In the early 2000s, when most funeral home inspections were being handled by a former DPL employee, John Bresnahan, that work turned up as many as 20 violations a year, a figure that fell to a maximum of three in the years 2009 to 2013, after Bresnahan moved to another job and the rigor he was credited with bringing to his assignment disappeared.

In the Ryder case, an inspection just months before the business imploded failed to verify the status and integrity of the home’s pre-need contracts with customers. When asked to explain why an inspection report was blank on that subject, the DPL could not provide an answer. It missed a warning flag of mounting troubles.

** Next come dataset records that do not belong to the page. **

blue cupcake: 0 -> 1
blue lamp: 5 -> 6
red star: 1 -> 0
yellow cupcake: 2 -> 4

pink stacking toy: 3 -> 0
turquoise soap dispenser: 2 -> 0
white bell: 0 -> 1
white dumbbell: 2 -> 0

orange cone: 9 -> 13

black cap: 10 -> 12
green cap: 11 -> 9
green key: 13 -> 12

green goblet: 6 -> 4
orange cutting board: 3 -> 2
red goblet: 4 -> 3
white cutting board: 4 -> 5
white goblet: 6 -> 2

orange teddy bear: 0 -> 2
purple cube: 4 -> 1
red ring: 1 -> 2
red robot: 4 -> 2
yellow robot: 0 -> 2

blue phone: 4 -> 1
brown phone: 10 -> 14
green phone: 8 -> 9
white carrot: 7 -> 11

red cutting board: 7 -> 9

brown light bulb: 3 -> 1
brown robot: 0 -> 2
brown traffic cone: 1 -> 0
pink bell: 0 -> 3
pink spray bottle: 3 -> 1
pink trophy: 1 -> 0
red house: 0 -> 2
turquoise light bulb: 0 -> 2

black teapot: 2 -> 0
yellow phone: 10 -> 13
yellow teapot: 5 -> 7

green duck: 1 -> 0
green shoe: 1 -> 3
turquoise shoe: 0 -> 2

This is not the time for less regulation of the funeral industry. Borstel, the DPL’s chief, must be held to the commitment he made in an interview with the Gazette to inspect all state funeral homes within 18 months. For that to be achieved, the agency must inspect an average of 30 homes a month, or about one and a half every work day.

Last year’s record of 286 attempted inspections would have produced about 214 actual inspections, since one in four never takes place. That breaks down to an average of 17.8 a month, or fewer than one a day — falling short of Bostel’s goal. Clearly, he needs more inspectors to do the job.

State law does not specify how often funeral homes must be inspected and that contributes to this problem. The Board of Registration in Embalming and Funeral Directing should insist on regular inspections.

At the same time, the Legislature should look into other steps to protect consumers. A key one, advanced by Worcester funeral director, is to bar funeral home operators from accepting money paid directly to them for future services.

Though the state has stepped up its review of financial documents during unannounced inspections, only two files are chosen at random to be checked, inspectors are not accountants and anyone at a funeral home who wishes to conceal fraud can withhold the files.

Consumers must enter into these contracts carefully and demand documentation showing that their advance payments have been invested in trust accounts or insurance policies. They may sorely wish to put the matter of a loved one’s funeral arrangements, or their own, in someone else’s hands. In most cases, that trust is upheld. When it isn’t, the costs, and heartache, can be immense.